Third, some of these resources should be made available by allowing for temporary moratoriums on the external debt obligations of those countries in severe financial distress.
Fourth, trade protectionism must be resisted and a truly developmental outcome ensured for the Doha Round of trade negotiations. Developing countries’ access to trade financing must be restored, Aid for Trade promises fulfilled, and commitments met on providing full market access to exports from the least developed countries.
Fifth, more limits on migration and further discrimination against migrant workers should be strongly discouraged – for humanitarian reasons and to allow a continued flow of remittances, which should help economic recovery in their home countries.
Ladies and gentlemen,
Many significant steps have been taken to address the crisis. We have seen massive financial sector bailout packages, and large fiscal and monetary stimulus measures are being implemented. Recently, some indicators hint at nascent recovery. Even if true, we should not become complacent in policy action.

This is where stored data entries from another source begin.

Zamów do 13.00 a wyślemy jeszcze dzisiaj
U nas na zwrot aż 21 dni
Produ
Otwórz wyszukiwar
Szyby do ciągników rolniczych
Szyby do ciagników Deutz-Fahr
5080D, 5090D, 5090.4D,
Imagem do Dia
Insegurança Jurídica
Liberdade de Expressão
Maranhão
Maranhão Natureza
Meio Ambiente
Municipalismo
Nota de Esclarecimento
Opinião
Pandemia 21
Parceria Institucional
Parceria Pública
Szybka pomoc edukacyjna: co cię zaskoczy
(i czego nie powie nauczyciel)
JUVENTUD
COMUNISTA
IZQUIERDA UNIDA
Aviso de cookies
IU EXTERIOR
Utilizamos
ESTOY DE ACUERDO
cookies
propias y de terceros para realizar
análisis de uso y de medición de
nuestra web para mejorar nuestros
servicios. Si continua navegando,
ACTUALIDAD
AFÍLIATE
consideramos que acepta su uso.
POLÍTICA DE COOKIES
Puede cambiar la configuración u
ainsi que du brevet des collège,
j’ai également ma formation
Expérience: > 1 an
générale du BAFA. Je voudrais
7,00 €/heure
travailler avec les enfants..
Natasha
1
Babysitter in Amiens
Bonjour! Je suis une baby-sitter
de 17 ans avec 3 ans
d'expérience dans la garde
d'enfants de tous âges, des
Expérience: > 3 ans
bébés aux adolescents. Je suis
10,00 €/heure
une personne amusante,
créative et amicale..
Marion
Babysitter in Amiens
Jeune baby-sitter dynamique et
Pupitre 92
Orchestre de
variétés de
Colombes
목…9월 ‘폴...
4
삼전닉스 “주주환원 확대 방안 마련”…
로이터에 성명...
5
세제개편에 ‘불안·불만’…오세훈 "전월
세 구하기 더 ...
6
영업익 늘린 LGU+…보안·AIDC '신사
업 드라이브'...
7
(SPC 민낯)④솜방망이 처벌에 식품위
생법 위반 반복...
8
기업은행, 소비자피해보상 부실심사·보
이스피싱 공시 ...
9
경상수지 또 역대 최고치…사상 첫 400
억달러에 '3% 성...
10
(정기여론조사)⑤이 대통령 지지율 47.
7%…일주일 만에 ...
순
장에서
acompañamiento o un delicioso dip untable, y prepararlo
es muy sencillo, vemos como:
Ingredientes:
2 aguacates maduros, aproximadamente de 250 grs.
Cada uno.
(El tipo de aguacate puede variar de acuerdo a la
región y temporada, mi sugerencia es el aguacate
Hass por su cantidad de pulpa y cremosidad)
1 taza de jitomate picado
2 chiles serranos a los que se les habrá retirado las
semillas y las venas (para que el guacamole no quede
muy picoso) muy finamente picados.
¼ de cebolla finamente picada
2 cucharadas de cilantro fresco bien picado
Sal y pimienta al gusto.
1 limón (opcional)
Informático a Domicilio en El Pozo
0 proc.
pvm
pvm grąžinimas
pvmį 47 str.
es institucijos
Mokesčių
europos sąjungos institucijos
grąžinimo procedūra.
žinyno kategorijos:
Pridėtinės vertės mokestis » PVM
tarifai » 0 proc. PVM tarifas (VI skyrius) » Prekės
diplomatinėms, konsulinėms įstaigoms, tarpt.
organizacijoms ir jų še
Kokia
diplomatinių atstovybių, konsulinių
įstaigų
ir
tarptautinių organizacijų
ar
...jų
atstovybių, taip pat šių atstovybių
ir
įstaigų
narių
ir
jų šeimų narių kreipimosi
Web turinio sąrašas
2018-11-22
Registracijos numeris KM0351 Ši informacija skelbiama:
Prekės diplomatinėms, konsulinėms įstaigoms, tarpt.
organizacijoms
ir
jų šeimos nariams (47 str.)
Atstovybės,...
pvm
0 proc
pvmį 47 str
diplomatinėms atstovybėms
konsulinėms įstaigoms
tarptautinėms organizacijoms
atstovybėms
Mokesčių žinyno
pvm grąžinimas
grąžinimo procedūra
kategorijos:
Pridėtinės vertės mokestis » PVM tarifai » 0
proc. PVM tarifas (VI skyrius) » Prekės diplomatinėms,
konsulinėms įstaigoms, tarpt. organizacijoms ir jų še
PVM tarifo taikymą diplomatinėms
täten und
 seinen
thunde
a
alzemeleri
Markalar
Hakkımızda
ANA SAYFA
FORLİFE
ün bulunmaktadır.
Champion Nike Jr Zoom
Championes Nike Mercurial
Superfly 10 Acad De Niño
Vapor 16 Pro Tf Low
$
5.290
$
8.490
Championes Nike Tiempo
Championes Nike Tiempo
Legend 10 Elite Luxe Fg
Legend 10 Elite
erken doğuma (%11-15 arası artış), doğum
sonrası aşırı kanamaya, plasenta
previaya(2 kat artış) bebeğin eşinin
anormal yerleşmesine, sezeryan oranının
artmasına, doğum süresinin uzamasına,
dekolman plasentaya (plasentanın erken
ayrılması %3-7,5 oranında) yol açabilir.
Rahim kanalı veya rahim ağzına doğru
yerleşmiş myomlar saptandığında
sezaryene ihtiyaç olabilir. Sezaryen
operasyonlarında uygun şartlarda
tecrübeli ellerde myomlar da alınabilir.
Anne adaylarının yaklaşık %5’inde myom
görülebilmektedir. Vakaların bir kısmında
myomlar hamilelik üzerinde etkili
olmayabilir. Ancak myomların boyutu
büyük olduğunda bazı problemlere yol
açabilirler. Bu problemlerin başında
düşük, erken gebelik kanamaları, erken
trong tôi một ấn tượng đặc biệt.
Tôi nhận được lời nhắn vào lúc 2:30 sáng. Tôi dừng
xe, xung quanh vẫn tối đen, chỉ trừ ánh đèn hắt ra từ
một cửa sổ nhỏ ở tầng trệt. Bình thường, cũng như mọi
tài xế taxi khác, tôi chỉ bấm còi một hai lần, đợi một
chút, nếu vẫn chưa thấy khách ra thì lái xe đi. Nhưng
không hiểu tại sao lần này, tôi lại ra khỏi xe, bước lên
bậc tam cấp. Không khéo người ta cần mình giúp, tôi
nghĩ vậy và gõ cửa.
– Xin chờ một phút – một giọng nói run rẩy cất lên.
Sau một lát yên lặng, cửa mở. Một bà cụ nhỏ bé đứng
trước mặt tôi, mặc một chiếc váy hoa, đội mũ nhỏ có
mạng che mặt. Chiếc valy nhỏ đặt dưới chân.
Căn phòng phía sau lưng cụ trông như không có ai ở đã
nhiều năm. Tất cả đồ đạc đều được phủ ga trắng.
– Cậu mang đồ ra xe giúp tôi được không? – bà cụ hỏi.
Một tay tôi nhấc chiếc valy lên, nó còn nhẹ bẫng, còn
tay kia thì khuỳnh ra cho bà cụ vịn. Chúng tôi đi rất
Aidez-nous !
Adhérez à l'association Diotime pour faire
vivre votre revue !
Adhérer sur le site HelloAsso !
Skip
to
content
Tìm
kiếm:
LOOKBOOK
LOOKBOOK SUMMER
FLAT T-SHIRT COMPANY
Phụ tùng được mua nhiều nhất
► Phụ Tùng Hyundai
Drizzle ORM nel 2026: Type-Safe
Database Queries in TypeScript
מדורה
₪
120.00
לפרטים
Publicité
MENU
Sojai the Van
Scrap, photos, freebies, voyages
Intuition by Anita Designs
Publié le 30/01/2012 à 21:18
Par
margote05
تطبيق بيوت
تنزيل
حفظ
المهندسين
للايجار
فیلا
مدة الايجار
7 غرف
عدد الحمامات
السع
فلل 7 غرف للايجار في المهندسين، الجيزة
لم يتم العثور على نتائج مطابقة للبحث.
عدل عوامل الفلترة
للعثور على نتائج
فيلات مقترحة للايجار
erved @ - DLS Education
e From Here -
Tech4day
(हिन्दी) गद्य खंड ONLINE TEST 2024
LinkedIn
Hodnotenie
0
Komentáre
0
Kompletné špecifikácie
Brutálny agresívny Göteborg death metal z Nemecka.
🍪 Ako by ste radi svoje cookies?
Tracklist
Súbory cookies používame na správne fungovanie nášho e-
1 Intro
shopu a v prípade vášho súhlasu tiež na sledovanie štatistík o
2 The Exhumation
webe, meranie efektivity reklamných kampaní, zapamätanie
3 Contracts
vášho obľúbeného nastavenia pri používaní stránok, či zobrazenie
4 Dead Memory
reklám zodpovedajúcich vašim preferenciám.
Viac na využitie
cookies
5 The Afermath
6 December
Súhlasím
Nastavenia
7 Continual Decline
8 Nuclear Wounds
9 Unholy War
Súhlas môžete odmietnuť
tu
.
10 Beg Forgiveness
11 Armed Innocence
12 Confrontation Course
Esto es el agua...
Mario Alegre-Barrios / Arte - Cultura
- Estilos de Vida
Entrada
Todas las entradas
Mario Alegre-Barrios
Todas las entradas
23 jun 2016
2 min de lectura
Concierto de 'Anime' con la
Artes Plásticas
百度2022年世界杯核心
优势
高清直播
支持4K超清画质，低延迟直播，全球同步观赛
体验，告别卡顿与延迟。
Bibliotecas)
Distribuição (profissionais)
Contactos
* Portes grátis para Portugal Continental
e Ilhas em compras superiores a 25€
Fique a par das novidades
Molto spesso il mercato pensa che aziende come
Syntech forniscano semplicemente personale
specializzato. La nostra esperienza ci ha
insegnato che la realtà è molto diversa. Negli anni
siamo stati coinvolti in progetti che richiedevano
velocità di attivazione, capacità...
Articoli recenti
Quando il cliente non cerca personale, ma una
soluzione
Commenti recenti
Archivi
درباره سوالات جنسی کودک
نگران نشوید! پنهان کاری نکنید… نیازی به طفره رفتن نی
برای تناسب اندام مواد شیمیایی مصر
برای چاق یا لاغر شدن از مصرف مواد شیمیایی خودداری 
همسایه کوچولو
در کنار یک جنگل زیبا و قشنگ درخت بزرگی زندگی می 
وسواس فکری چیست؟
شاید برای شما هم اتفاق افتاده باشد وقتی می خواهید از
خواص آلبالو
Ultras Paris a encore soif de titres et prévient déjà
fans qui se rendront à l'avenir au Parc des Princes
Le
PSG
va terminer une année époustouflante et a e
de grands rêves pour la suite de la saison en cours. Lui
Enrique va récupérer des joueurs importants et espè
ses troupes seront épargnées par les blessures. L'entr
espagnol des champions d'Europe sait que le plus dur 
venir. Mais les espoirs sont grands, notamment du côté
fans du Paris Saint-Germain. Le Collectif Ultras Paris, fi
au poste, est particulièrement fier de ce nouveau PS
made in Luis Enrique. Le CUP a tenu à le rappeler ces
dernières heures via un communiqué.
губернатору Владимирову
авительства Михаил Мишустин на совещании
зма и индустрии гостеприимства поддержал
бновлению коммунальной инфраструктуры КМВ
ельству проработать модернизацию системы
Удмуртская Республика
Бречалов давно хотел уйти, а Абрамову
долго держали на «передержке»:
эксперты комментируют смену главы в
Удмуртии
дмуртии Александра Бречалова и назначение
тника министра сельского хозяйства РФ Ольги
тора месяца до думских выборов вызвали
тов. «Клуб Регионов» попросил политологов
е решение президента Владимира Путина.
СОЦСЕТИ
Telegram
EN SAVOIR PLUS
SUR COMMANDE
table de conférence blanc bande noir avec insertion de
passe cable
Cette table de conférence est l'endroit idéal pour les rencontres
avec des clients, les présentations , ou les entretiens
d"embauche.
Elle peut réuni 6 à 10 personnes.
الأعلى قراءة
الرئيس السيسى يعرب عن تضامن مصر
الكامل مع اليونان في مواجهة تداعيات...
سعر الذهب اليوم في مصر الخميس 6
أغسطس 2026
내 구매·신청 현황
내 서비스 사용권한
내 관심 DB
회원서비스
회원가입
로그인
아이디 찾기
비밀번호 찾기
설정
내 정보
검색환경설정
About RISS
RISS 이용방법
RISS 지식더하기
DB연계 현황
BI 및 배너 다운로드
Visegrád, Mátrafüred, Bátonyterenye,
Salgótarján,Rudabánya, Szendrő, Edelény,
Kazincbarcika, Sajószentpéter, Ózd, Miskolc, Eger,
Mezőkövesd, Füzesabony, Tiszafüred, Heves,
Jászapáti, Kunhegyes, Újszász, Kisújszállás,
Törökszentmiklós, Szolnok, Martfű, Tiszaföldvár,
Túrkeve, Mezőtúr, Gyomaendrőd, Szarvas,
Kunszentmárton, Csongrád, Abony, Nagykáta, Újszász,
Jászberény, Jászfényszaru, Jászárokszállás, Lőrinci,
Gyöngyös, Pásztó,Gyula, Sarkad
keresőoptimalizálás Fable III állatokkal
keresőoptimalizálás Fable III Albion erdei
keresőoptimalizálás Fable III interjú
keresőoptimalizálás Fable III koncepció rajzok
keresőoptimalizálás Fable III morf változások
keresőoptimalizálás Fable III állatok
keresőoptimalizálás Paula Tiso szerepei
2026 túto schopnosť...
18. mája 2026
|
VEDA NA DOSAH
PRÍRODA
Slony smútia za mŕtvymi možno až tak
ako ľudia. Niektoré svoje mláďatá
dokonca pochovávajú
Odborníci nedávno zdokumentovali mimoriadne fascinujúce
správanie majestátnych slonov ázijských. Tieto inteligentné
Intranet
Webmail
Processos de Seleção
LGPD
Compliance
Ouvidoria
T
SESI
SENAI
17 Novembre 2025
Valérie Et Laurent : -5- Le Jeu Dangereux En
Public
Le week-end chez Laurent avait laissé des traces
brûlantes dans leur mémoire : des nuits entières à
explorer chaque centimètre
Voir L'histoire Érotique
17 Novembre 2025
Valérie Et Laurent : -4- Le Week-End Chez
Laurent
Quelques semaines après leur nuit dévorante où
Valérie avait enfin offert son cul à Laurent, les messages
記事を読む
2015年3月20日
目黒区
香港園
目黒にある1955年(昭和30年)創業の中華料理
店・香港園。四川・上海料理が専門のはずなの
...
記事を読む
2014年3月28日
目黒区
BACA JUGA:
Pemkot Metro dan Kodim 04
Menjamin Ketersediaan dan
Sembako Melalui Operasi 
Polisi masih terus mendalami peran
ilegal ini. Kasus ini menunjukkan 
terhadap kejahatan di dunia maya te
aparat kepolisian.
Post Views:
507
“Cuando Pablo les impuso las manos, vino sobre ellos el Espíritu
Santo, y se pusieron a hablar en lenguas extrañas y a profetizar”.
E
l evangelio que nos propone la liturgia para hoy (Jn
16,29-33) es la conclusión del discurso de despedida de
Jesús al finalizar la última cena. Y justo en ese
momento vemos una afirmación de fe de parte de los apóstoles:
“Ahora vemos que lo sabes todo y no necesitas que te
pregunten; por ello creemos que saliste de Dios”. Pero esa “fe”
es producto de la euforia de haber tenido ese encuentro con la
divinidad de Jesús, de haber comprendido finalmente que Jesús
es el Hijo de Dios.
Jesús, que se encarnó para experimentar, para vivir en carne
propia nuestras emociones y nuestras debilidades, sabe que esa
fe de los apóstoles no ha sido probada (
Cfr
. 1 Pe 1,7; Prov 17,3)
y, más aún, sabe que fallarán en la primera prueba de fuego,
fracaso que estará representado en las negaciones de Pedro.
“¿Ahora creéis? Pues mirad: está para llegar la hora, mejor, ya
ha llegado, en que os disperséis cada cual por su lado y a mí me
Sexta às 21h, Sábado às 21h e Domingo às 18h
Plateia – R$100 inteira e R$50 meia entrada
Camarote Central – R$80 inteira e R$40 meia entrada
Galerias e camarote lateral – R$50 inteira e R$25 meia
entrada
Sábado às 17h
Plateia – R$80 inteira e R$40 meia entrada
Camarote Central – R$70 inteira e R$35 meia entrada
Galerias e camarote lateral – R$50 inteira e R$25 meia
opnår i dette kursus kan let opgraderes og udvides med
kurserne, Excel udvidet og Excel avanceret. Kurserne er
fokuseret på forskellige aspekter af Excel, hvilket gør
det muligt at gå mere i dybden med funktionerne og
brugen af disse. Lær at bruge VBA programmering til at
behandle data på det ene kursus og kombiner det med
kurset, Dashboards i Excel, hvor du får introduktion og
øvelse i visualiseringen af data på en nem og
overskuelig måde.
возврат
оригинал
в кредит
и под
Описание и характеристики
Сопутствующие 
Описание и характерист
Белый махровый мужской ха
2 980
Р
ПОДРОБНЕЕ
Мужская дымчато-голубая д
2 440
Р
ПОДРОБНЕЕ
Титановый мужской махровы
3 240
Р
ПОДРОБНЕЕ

We are far from out of the woods. The books of major financial institutions still need to be cleansed of vast sums of toxic assets. Unemployment is still on the rise. The risks are still very high that the recession will be with us for some time to come. To avoid this and to enable real recovery will require much more concerted international action and greater policy coherence across all the areas mentioned.
The challenges we face are real. They are serious, they are many, and they are interconnected. They will not be overcome easily or in a short span of time. But we can meet them if we work together effectively and continuously try to find a common ground.